Gleich beginnt die Tagung "Jour fixe mit Luther". 500 Jahre nach der Reformation soll heute über deutsche Kultur- und Geistesgeschichte diskutiert werden. Menschen in dunklen Anzügen strömen durch die große Glastür der Bayrischen Vertretung in Berlin Mitte. Mittendrin Johanna Benz. Mit einem Stift und einem Block in der Hand, stellt sie hereinkommenden Gästen ihre Fragen: "Ich bin auf der Suche nach Statements zum Thema Luther: Wo sehen Sie Luther heute? Wohin würden Sie mit Ihm reisen?"
Johanna Benz will die Antworten der geladenen Vertreter von Vereinen, Museen und Kultureinrichtungen in Bildern festhalten. Das Thema: Martin Luther und das Reformationsjubiläum im Jahr 2017. "Wenn wir heute sagen, dass zur Integration gehört, dass man Deutsch lernt, dann können wir nur sagen, wir haben ein gemeinsames Deutsch, weil Luther die Bibel rausgebracht hat. Das ist der Kern unserer Kultur!" sagt Roland Thiele vom historischen Verein Neuburg an der Donau.
Johanna Benz schreibt mit. Nachdem sie einige Zitate in der Tasche hat, legt sie los. Ihr Arbeitsplatz ist im hinteren Teil des Saals an einem kleinen Tisch. Ein Skizzenblock und einige Stifte, mehr braucht sie nicht zum Arbeiten. Sie ist Graphic Recorderin und übersetzt wissenschaftliche Vorträge, Gesetzestexte und komplexe Gedanken in verständliche Schwarz-Weiß-Zeichnungen. Schon nach einer halben Stunde hat sie sieben Handzeichnungen angefertigt und mit Klebeband an die Fensterscheiben gepinnt.
So wie eine Art Hofnarr
So entsteht im Laufe des Tages eine Art Wandzeitung als Kommentar auf die Aussagen der Besucher und die zahlreichen Vorträge, die mittlerweile in vollem Gange sind. Auch Roland Thieles Zitat kann als Bild bestaunt werden: "Da ist Luther in seinem Zimmerchen abgebildet, aber vielleicht ein bisschen in seiner Tiefphase, er sagt: Denk, Luther denk, es ist für einen guten Zweck. Es ist einfach die andere Seite dieses multipel arbeitenden Menschen. Das ist ein witziger Moment einfach, den es sicher auch gegeben hat."

================================

### [Aufgaben]
1. Welche Arten von Inhalten übersetzt Johanna Benz laut dem Text über die Luther-Tagung in Zeichnungen? Nenne alle.
2. Fasse den Absatz „Johanna Benz schreibt mit.“ aus dem Text über die Luther-Tagung als kurze Stichpunktliste zusammen.
3. Schreibe den Text über die Luther-Tagung im Anschluss an seinen letzten Satz weiter.

### [Verfügbare Daten]
================================

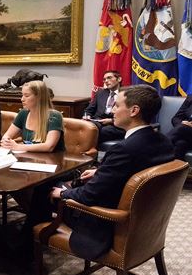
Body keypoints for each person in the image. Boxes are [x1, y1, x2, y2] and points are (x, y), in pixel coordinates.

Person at [49, 85, 174, 259]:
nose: (112, 110)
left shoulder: (124, 149)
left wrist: (63, 193)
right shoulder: (164, 141)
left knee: (45, 189)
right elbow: (135, 168)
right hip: (145, 222)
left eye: (117, 105)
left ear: (134, 110)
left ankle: (25, 247)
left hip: (107, 224)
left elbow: (89, 195)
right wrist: (101, 171)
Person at [1, 80, 65, 152]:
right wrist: (6, 141)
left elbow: (49, 146)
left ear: (39, 97)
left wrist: (19, 147)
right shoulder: (23, 113)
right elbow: (7, 136)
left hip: (51, 158)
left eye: (27, 96)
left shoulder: (54, 116)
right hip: (28, 157)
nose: (22, 99)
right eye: (22, 95)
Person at [83, 70, 125, 143]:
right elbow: (89, 110)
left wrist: (111, 121)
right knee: (84, 126)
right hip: (97, 122)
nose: (106, 81)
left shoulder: (126, 94)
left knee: (102, 131)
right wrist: (87, 116)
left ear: (119, 79)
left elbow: (127, 116)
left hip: (115, 124)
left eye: (109, 78)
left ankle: (89, 148)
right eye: (104, 79)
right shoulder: (100, 93)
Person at [166, 95, 192, 160]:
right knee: (180, 144)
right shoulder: (190, 98)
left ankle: (156, 148)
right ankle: (173, 166)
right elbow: (176, 118)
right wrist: (182, 123)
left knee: (181, 128)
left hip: (184, 130)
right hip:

================================

### [Ergebnisse]
1.
- wissenschaftliche Vorträge
- Gesetzestexte
- komplexe Gedanken

2.
- Benz notiert Zitate und beginnt danach zu zeichnen.
- Sie arbeitet an einem kleinen Tisch im hinteren Teil des Saals und braucht nur einen Skizzenblock und einige Stifte.
- Als Graphic Recorderin übersetzt sie wissenschaftliche Vorträge, Gesetzestexte und komplexe Gedanken in verständliche Schwarz-Weiß-Zeichnungen.
- Nach einer halben Stunde hat sie sieben Handzeichnungen angefertigt und mit Klebeband an die Fensterscheiben gehängt.

3.
In ihren Bildern geht es Johanna Benz nicht um Wahrheit oder historische Präzision: Sie zeichnet intuitiv, einmal hat sie einen Politiker als wildes Tier dargestellt oder einen Wissenschaftler enttarnt, der schlecht vorbereitet war. Und gerade wegen ihrer eigenen Sichtweise wird sie immer wieder gebucht: Von der Kulturstiftung des Bundes, vom Erzbistum in Hamburg, aber auch von Unternehmen, die neue Strategien erklären oder über Unternehmenskultur diskutieren. Denn Graphic Recording ist die Freiheit des Bildes jenseits des bedeutungsschweren Wortes, sagt die 29-Jährige. "Das ist eine visuelle Begleitung, das heißt, der künstlerische Filter, der mit einem Augenzwinkern auch kernige Themen darstellen kann. Mir nimmt das niemand krumm, wenn ich persönliche Fragen stelle. Ich hab wie so eine Hofnarrenposition."
Eine Art sinnliches Experiment
Vor zwei Jahren schloss Johanna Benz ihr Kunststudium an der Leipziger Hochschule für Grafik und Buchkunst ab: Fachklasse Illustration. Zum Graphic Recording kam sie eher zufällig, seitdem wird sie durch Hörensagen weiterempfohlen – ein gutes Geschäftsfeld neben den Auftragsarbeiten für Magazine und Verlage. Denn immer mehr Firmen, aber auch Institutionen aus Kunst und Kultur nutzen diese Art des unkonventionellen Protokollierens.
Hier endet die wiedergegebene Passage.